We may not be returning to normal life soon, either in Scotland or in the rest of the UK, but there have been encouraging signs in the past few days that we are reverting to some of our old ways.
The unnatural political truce – between parties and between governments – was welcome for a while, as the whole of Britain saved its strength to battle a new enemy.
But the resumption of hostilities in some quarters is, like the blossom on the trees, a reminder that the world still turns and some things never change.
It was Scottish Conservative leader Jackson Carlaw who opened fire first, saying in an interview on Sunday that nationalists would “look ridiculous” if they tried to restart the independence debate on the other side of the coronavirus pandemic.
While he was correct in suggesting the public has more to worry about than constitutional matters, he probably didn’t need to spell it out right now. Nicola Sturgeon, though saying this week that Scotland could take its own path on the virus, made it clear at the beginning of the crisis that there would be no Indyref2 this year.
She has mostly managed to rein in her party behind the UK’s united approach to the Covid-19 measures.
In response to Carlaw’s remarks, the SNP said “the last thing any Scottish politician” should be doing was using the “appalling crisis… as an argument for or against independence”.
But party discipline is not what it was and the divisions that had dominated headlines just before the lockdown, with the explosive conclusion of Alex Salmond’s trial, appear to be resurfacing.
The SNP’s loosest canon in Westminster, Angus Brendan MacNeil, jumped on Carlaw’s comments, tweeting that the current circumstances highlighted that “dealing with your own problems unfettered and co-operating on your own terms is better”.
“It is good Carlaw brings up independence,” said the Western Isles MP, who is the greatest agitator for a speedy second independence referendum, “gives the SNP Scot Gov the opportunity to mention it too”.
With the Commons and Holyrood due back next week, remotely of course, these partisan spats will no doubt escalate.
In the meantime, a more immediate row is developing over how the Scottish Government is dispersing the chancellor’s business grants.

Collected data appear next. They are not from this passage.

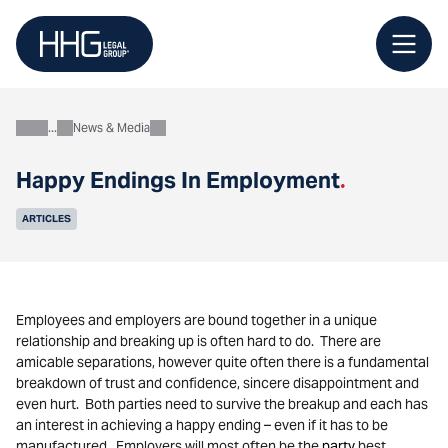
Skip
to
content
News & Media
About
Happy Endings In Employment
.
ARTICLES
Employees and employers are bound together in a unique
relationship and breaking up is often hard to do. There are
amicable separations, however quite often there is a fundamental
breakdown of trust and confidence, sincere disappointment and
even hurt. Both parties need to survive the breakup and each has
an interest in achieving a happy ending – even if it has to be
manufactured. Employers will most often be the
party
best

When Rishi Sunak announced his £20 billion package for small firms, Scotland’s economy minister, Fiona Hyslop, told the Scottish Parliament that “every penny” would be passed on, with hospitality, leisure and retail properties all benefiting.

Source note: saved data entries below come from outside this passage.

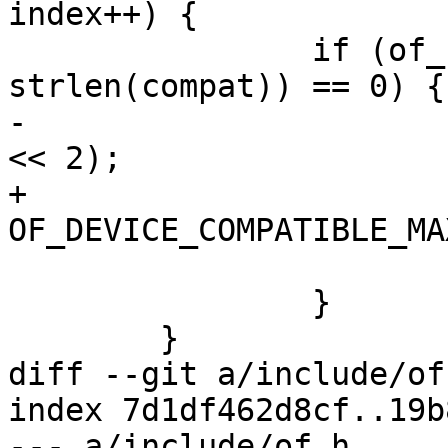
index++) {

 		if (of_compat_cmp(cp, compat, 
strlen(compat)) == 0) {

-			score = INT_MAX/2 - (index 
<< 2);

+			score = 
OF_DEVICE_COMPATIBLE_MA
 			break;

 		}

 	}

diff --git a/include/of
index 7d1df462d8cf..19b
--- a/include/of.h
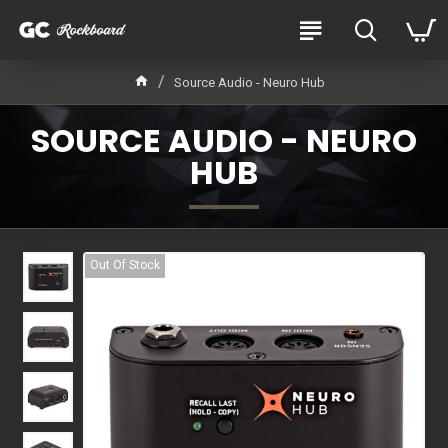
Source Audio - Neuro Hub
SOURCE AUDIO - NEURO
HUB
Out Of Stock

But while in England and Wales the £25,000 grants can be claimed for every premises a business operates, in Scotland the support is only available per firm, not property.
Scottish businesses with several branches claim they could collapse, as The Courier reported on Monday.
Retailers such as Wilkies, which has 14 shops in Scotland and employs 131 people, are at risk of going under, warned Labour MSP Alex Rowley.
An Angus businessman with three fish and chip shops said if he receives just a third of funding being offered elsewhere in the UK his company probably won’t survive.
But the SNP insists that its decision helps as many small enterprises as possible, arguing that Scotland has proportionately more employees in small and medium sized businesses than the rest of the UK.
This is unlikely to placate thousands of Scots who work for companies with multiple outlets, in danger of losing their jobs. Scottish ministers have asked the chancellor to “recognise the greater level of support” required in Scotland, but that sounds like the opening gambit in the SNP blame game. When the lockdown ends, and the regions of the UK begin to rebuild their battered economies, how soon before the grievances of Scottish workers are laid at Westminster’s door?
Beyond Scotland’s squabbles, it is politics as usual inside the Labour Party. There has been barely a pause in the factional in-fighting, and within hours, or maybe minutes, of Keir Starmer’s leadership triumph, the recriminations over Jeremy Corbyn’s demise and the name calling among the far left betrayed the opposition’s ongoing irrelevance.
But Starmer could use these strange times to his party’s advantage, without playing politics. He has yet (at the time of writing) to attend the government’s emergency Cobra meetings, although other political leaders, Sturgeon included, have virtual seats at the table.
Shadow chancellor Anneliese Dodds sidestepped the issue on Radio 4’s Today programme yesterday, but Starmer should dismiss Labour fears of being seen to prop up the Conservative government, postpone political grandstanding for a little longer and join the fray.
The Conservatives’ 80-seat majority may look invincible now, but Starmer will recall that when his wartime predecessor Clement Attlee took part in Churchill’s emergency coalition in the 1940s he emerged as the new prime minister in the subsequent election.